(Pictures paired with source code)
--- START ---

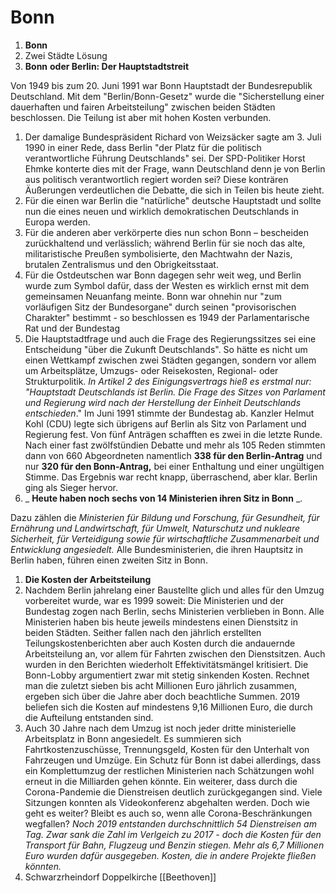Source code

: # Bonn

1. **Bonn**
2. Zwei Städte Lösung
  1. **Bonn**  **oder Berlin: Der Hauptstadtstreit**

Von 1949 bis zum 20. Juni 1991 war Bonn Hauptstadt der Bundesrepublik Deutschland. Mit dem &quot;Berlin/Bonn-Gesetz&quot; wurde die &quot;Sicherstellung einer dauerhaften und fairen Arbeitsteilung&quot; zwischen beiden Städten beschlossen. Die Teilung ist aber mit hohen Kosten verbunden.

  1. Der damalige Bundespräsident Richard von Weizsäcker sagte am 3. Juli 1990 in einer Rede, dass Berlin &quot;der Platz für die politisch verantwortliche Führung Deutschlands&quot; sei. Der SPD-Politiker Horst Ehmke konterte dies mit der Frage, wann Deutschland denn je von Berlin aus politisch verantwortlich regiert worden sei? Diese konträren Äußerungen verdeutlichen die Debatte, die sich in Teilen bis heute zieht.
  2. Für die einen war Berlin die &quot;natürliche&quot; deutsche Hauptstadt und sollte nun die eines neuen und wirklich demokratischen Deutschlands in Europa werden.
  3. Für die anderen aber verkörperte dies nun schon Bonn – bescheiden zurückhaltend und verlässlich; während Berlin für sie noch das alte, militaristische Preußen symbolisierte, den Machtwahn der Nazis, brutalen Zentralismus und den Obrigkeitsstaat.
  4. Für die Ostdeutschen war Bonn dagegen sehr weit weg, und Berlin wurde zum Symbol dafür, dass der Westen es wirklich ernst mit dem gemeinsamen Neuanfang meinte. Bonn war ohnehin nur &quot;zum vorläufigen Sitz der Bundesorgane&quot; durch seinen &quot;provisorischen Charakter&quot; bestimmt - so beschlossen es 1949 der Parlamentarische Rat und der Bundestag
  5. Die Hauptstadtfrage und auch die Frage des Regierungssitzes sei eine Entscheidung &quot;über die Zukunft Deutschlands&quot;. So hätte es nicht um einen Wettkampf zwischen zwei Städten gegangen, sondern vor allem um Arbeitsplätze, Umzugs- oder Reisekosten, Regional- oder Strukturpolitik. _In Artikel 2 des Einigungsvertrags hieß es erstmal nur: &quot;Hauptstadt Deutschlands ist Berlin. Die Frage des Sitzes von Parlament und Regierung wird nach der Herstellung der Einheit Deutschlands entschieden_.&quot; Im Juni 1991 stimmte der Bundestag ab. Kanzler Helmut Kohl (CDU) legte sich übrigens auf Berlin als Sitz von Parlament und Regierung fest. Von fünf Anträgen schafften es zwei in die letzte Runde. Nach einer fast zwölfstündien Debatte und mehr als 105 Reden stimmten dann von 660 Abgeordneten namentlich **338 für den Berlin-Antrag** und nur **320 für den Bonn-Antrag,** bei einer Enthaltung und einer ungültigen Stimme. Das Ergebnis war recht knapp, überraschend, aber klar. Berlin ging als Sieger hervor.
  6. _ **Heute haben noch sechs von 14 Ministerien ihren Sitz in Bonn** _.

Dazu zählen die _Ministerien für Bildung und Forschung, für Gesundheit, für Ernährung und Landwirtschaft, für Umwelt, Naturschutz und nukleare Sicherheit, für Verteidigung sowie für wirtschaftliche Zusammenarbeit und Entwicklung angesiedelt._ Alle Bundesministerien, die ihren Hauptsitz in Berlin haben, führen einen zweiten Sitz in Bonn.

  1. **Die Kosten der Arbeitsteilung**
  2. Nachdem Berlin jahrelang einer Baustellte glich und alles für den Umzug vorbereitet wurde, war es 1999 soweit: Die Ministerien und der Bundestag zogen nach Berlin, sechs Ministerien verblieben in Bonn. Alle Ministerien haben bis heute jeweils mindestens einen Dienstsitz in beiden Städten. Seither fallen nach den jährlich erstellten Teilungskostenberichten aber auch Kosten durch die andauernde Arbeitsteilung an, vor allem für Fahrten zwischen den Dienstsitzen. Auch wurden in den Berichten wiederholt Effektivitätsmängel kritisiert. Die Bonn-Lobby argumentiert zwar mit stetig sinkenden Kosten. Rechnet man die zuletzt sieben bis acht Millionen Euro jährlich zusammen, ergeben sich über die Jahre aber doch beachtliche Summen. 2019 beliefen sich die Kosten auf mindestens 9,16 Millionen Euro, die durch die Aufteilung entstanden sind.
  3. Auch 30 Jahre nach dem Umzug ist noch jeder dritte ministerielle Arbeitsplatz in Bonn angesiedelt. Es summieren sich Fahrtkostenzuschüsse, Trennungsgeld, Kosten für den Unterhalt von Fahrzeugen und Umzüge. Ein Schutz für Bonn ist dabei allerdings, dass ein Komplettumzug der restlichen Ministerien nach Schätzungen wohl erneut in die Milliarden gehen könnte. Ein weiterer, dass durch die Corona-Pandemie die Dienstreisen deutlich zurückgegangen sind. Viele Sitzungen konnten als Videokonferenz abgehalten werden. Doch wie geht es weiter? Bleibt es auch so, wenn alle Corona-Beschränkungen wegfallen? _Noch 2019 entstanden durchschnittlich 54 Dienstreisen am Tag. Zwar sank die Zahl im Verlgeich zu 2017 - doch die Kosten für den Transport für Bahn, Flugzeug und Benzin stiegen. Mehr als 6,7 Millionen Euro wurden dafür ausgegeben. Kosten, die in andere Projekte fließen könnten._
1. Schwarzrheindorf Doppelkirche
[[Beethoven]]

--- END ---

## INSTRUCTION
Every line from the top of the entries through the line that holds "4. Für die Ostdeutschen" is to be quoted exactly, please, and nothing else; omit the pictures.

## ANSWER BOX
Source code

: # Bonn

1. **Bonn**
2. Zwei Städte Lösung
  1. **Bonn**  **oder Berlin: Der Hauptstadtstreit**

Von 1949 bis zum 20. Juni 1991 war Bonn Hauptstadt der Bundesrepublik Deutschland. Mit dem &quot;Berlin/Bonn-Gesetz&quot; wurde die &quot;Sicherstellung einer dauerhaften und fairen Arbeitsteilung&quot; zwischen beiden Städten beschlossen. Die Teilung ist aber mit hohen Kosten verbunden.

  1. Der damalige Bundespräsident Richard von Weizsäcker sagte am 3. Juli 1990 in einer Rede, dass Berlin &quot;der Platz für die politisch verantwortliche Führung Deutschlands&quot; sei. Der SPD-Politiker Horst Ehmke konterte dies mit der Frage, wann Deutschland denn je von Berlin aus politisch verantwortlich regiert worden sei? Diese konträren Äußerungen verdeutlichen die Debatte, die sich in Teilen bis heute zieht.
  2. Für die einen war Berlin die &quot;natürliche&quot; deutsche Hauptstadt und sollte nun die eines neuen und wirklich demokratischen Deutschlands in Europa werden.
  3. Für die anderen aber verkörperte dies nun schon Bonn – bescheiden zurückhaltend und verlässlich; während Berlin für sie noch das alte, militaristische Preußen symbolisierte, den Machtwahn der Nazis, brutalen Zentralismus und den Obrigkeitsstaat.
  4. Für die Ostdeutschen war Bonn dagegen sehr weit weg, und Berlin wurde zum Symbol dafür, dass der Westen es wirklich ernst mit dem gemeinsamen Neuanfang meinte. Bonn war ohnehin nur &quot;zum vorläufigen Sitz der Bundesorgane&quot; durch seinen &quot;provisorischen Charakter&quot; bestimmt - so beschlossen es 1949 der Parlamentarische Rat und der Bundestag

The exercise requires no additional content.